A glass aquarium of 19L or more (10L at a push), an air-driven sponge filter with an air pump and non-return valve, inert sand or fine gravel, easy live plants, a chloramine-rated dechlorinator, a liquid test kit plus a GH/KH kit, a thermometer, and an ammonia source for cycling. A TDS pen and a light on a timer are the first upgrades we'd add. Most UK rooms don't need a heater.
How long should a new shrimp tank run before adding shrimp?
Until the nitrogen cycle is finished, which typically takes 4–6 weeks and sometimes longer. The calendar isn't the test — the readings are: the tank should convert dosed ammonia with ammonia and nitrite both at zero and nitrate rising. Seeded filter media from an established aquarium can shorten the wait considerably.
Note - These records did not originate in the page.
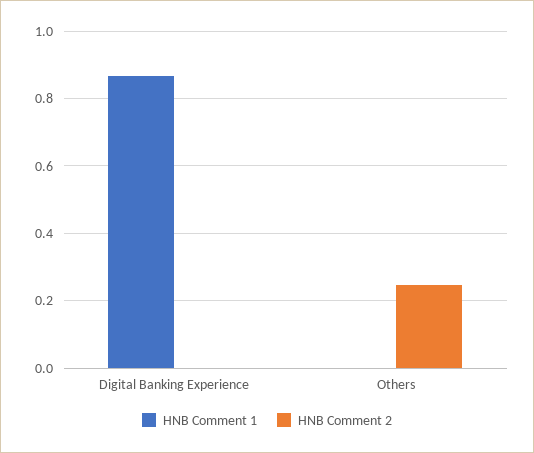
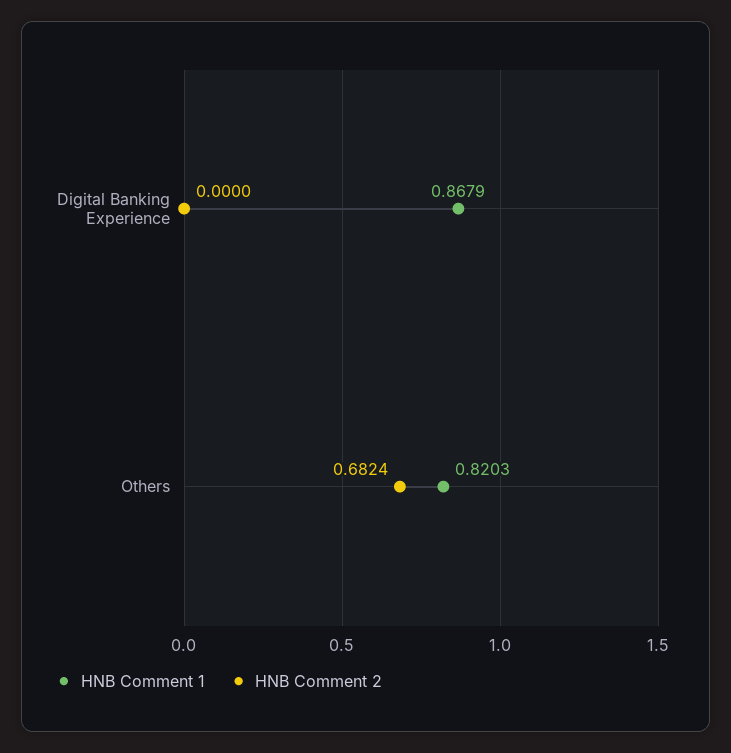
  {
    "HNB Comment 1": {
      "Digital Banking Experience": 0.8679,
-     "Others": 0
+     "Others": 0.8203
    },
    "HNB Comment 2": {
      "Digital Banking Experience": 0,
-     "Others": 0.24
+     "Others": 0.6824
    }
  }

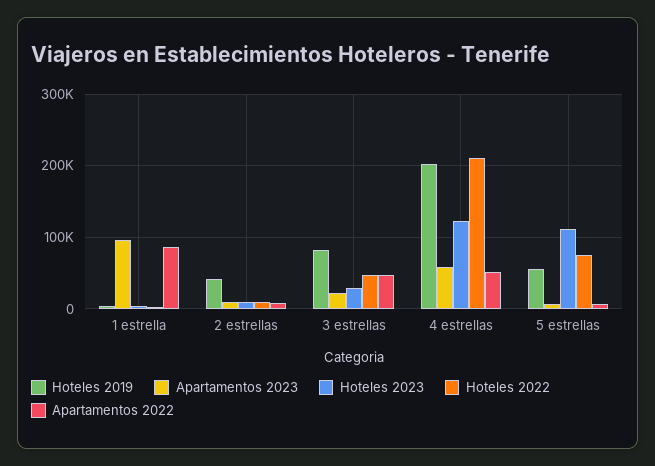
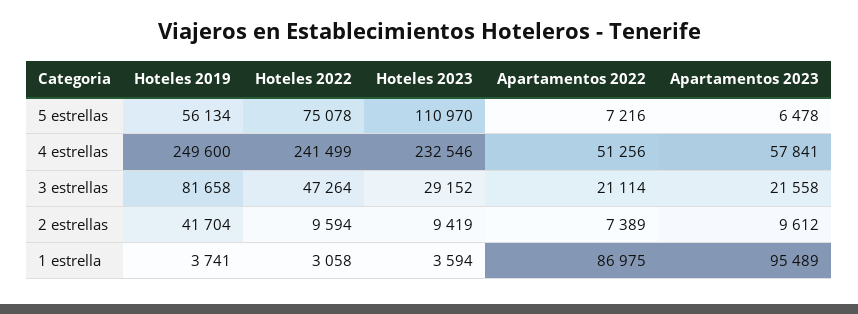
  {
    "Hoteles 2019": {
      "1 estrella": 3741,
      "2 estrellas": 41704,
      "3 estrellas": 81658,
-     "4 estrellas": 200000,
+     "4 estrellas": 249600,
      "5 estrellas": 56134
    },
    "Apartamentos 2023": {
      "1 estrella": 95489,
      "2 estrellas": 9612,
      "3 estrellas": 21558,
      "4 estrellas": 57841,
      "5 estrellas": 6478
    },
    "Hoteles 2023": {
      "1 estrella": 3594,
      "2 estrellas": 9419,
      "3 estrellas": 29152,
-     "4 estrellas": 120000,
+     "4 estrellas": 232546,
      "5 estrellas": 110970
    },
    "Hoteles 2022": {
      "1 estrella": 3058,
      "2 estrellas": 9594,
      "3 estrellas": 47264,
-     "4 estrellas": 210000,
+     "4 estrellas": 241499,
      "5 estrellas": 75078
    },
    "Apartamentos 2022": {
      "1 estrella": 86975,
      "2 estrellas": 7389,
-     "3 estrellas": 50000,
+     "3 estrellas": 21114,
      "4 estrellas": 51256,
      "5 estrellas": 7216
    }
  }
What size tank do cherry shrimp need?
10L is the absolute minimum and 19L or more is what we recommend. Bigger is easier, not harder: a larger volume holds its temperature and chemistry steadier, and shrimp are killed by swings far more often than by any single wrong number. More volume also means more of the biofilm-covered surface area the colony feeds on.
Do I need a heater for a shrimp tank in the UK?
Usually not. Cherry shrimp are happy from 18–26°C, and an unheated tank in a typical UK room sits around 18–21°C — fine for health, merely slower for breeding. If the room drops below 18°C in winter, or you want the quicker breeding that comes at 21–24°C, add a small preset heater.